▶ _Aim of the exercise_: Copy out the lines of every one of the records below, switching each "phylum" to "division" and keeping everything else the same. Leave the pictures out.

▶ _Dataset excerpts_:
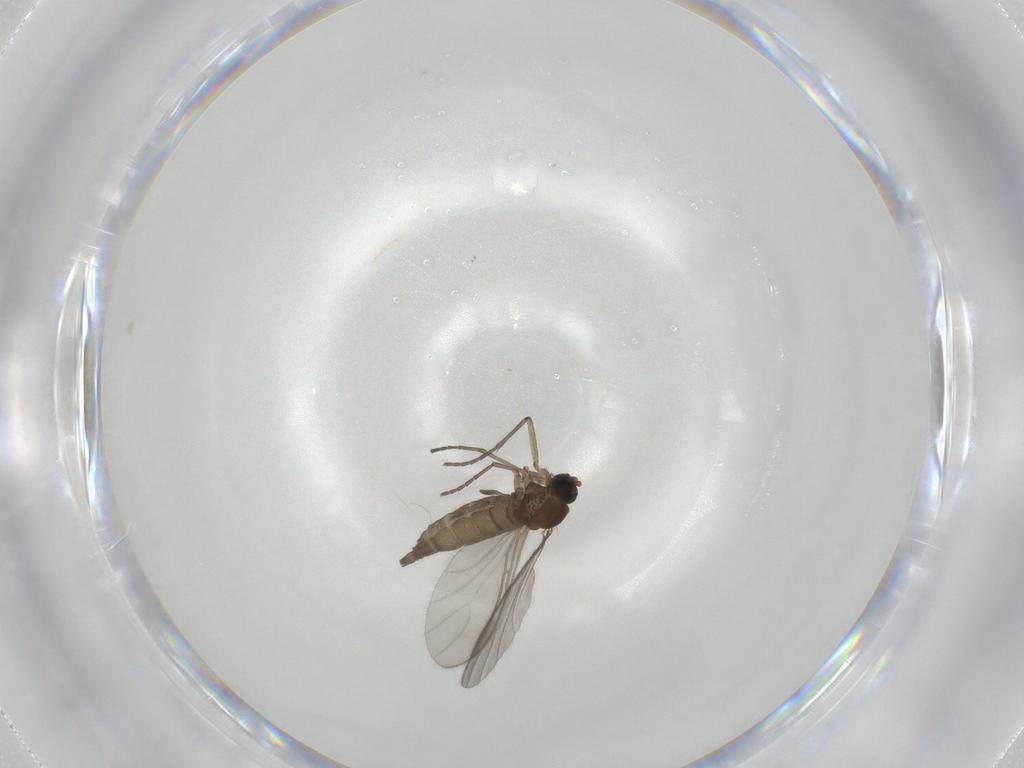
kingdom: Animalia
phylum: Arthropoda
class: Insecta
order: Diptera
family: Sciaridae
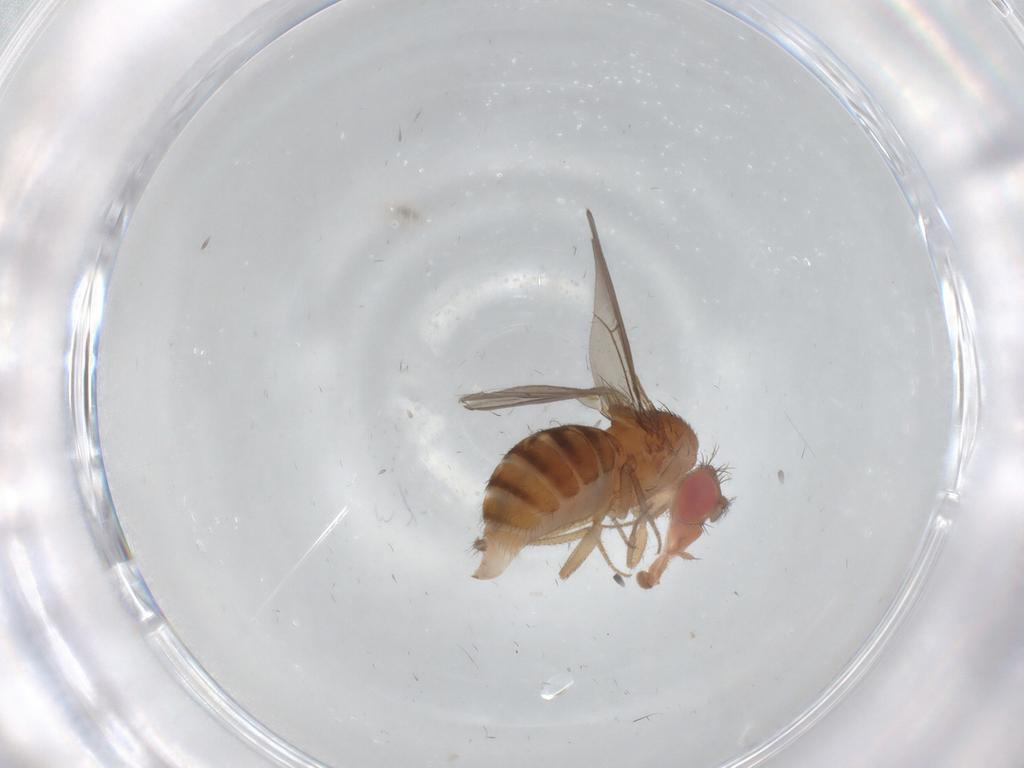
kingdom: Animalia
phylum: Arthropoda
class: Insecta
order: Diptera
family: Drosophilidae
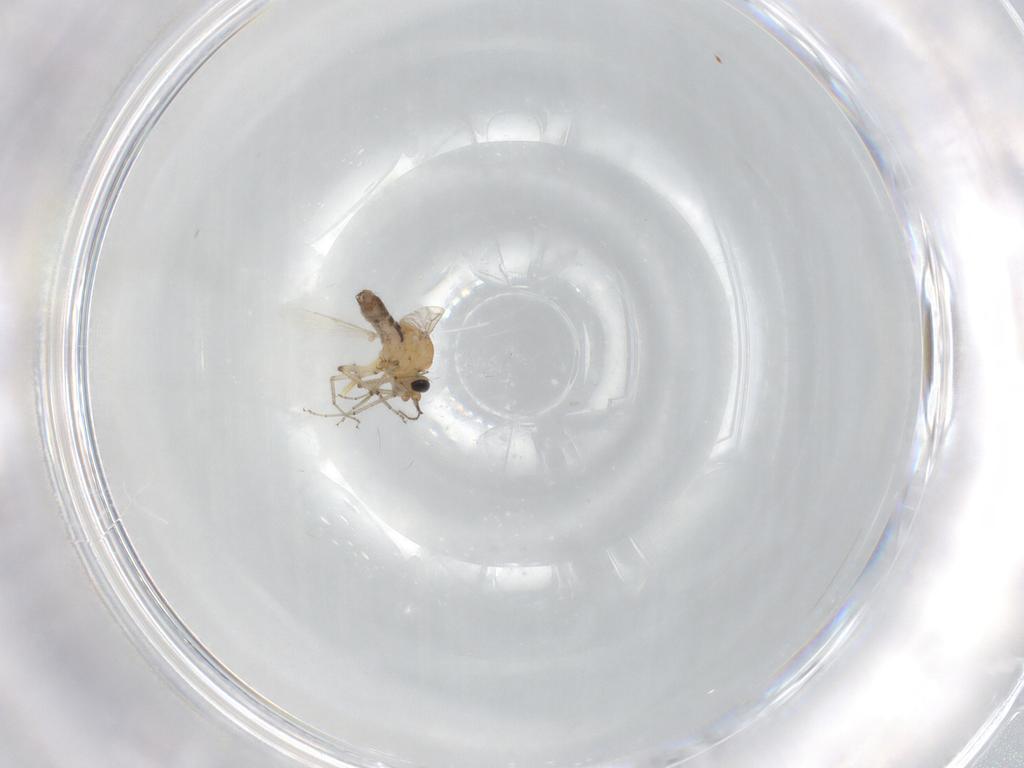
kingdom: Animalia
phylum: Arthropoda
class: Insecta
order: Diptera
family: Ceratopogonidae
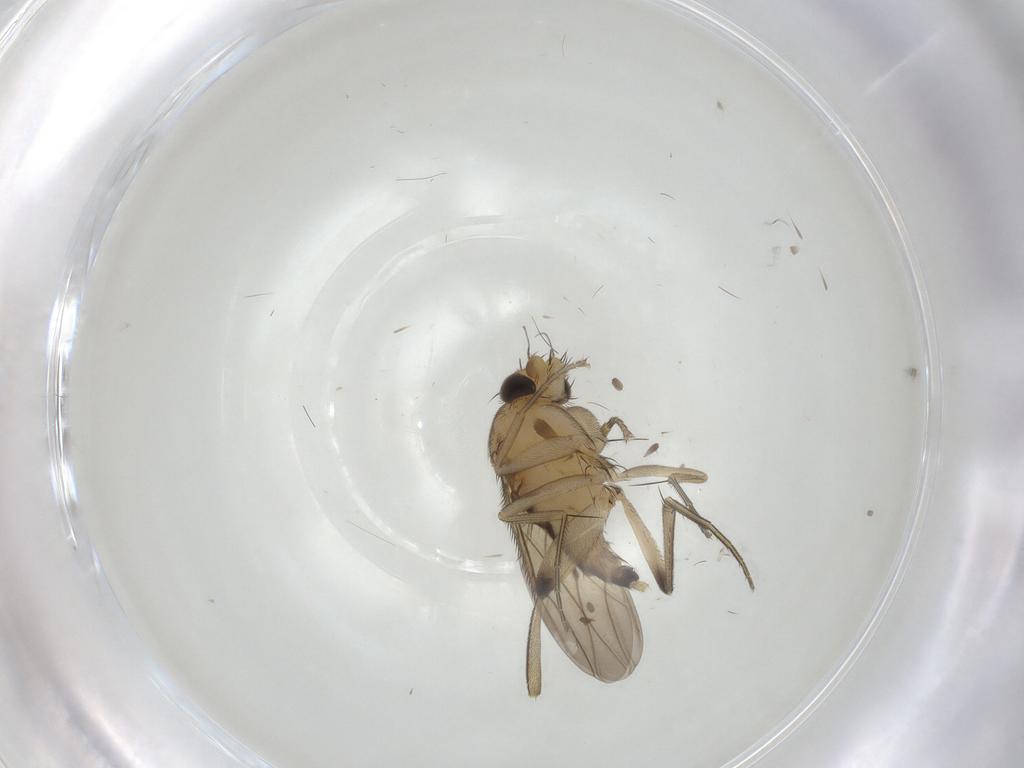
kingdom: Animalia
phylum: Arthropoda
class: Insecta
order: Diptera
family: Phoridae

▶ _Solution to this problem_:
kingdom: Animalia
division: Arthropoda
class: Insecta
order: Diptera
family: Sciaridae
kingdom: Animalia
division: Arthropoda
class: Insecta
order: Diptera
family: Drosophilidae
kingdom: Animalia
division: Arthropoda
class: Insecta
order: Diptera
family: Ceratopogonidae
kingdom: Animalia
division: Arthropoda
class: Insecta
order: Diptera
family: Phoridae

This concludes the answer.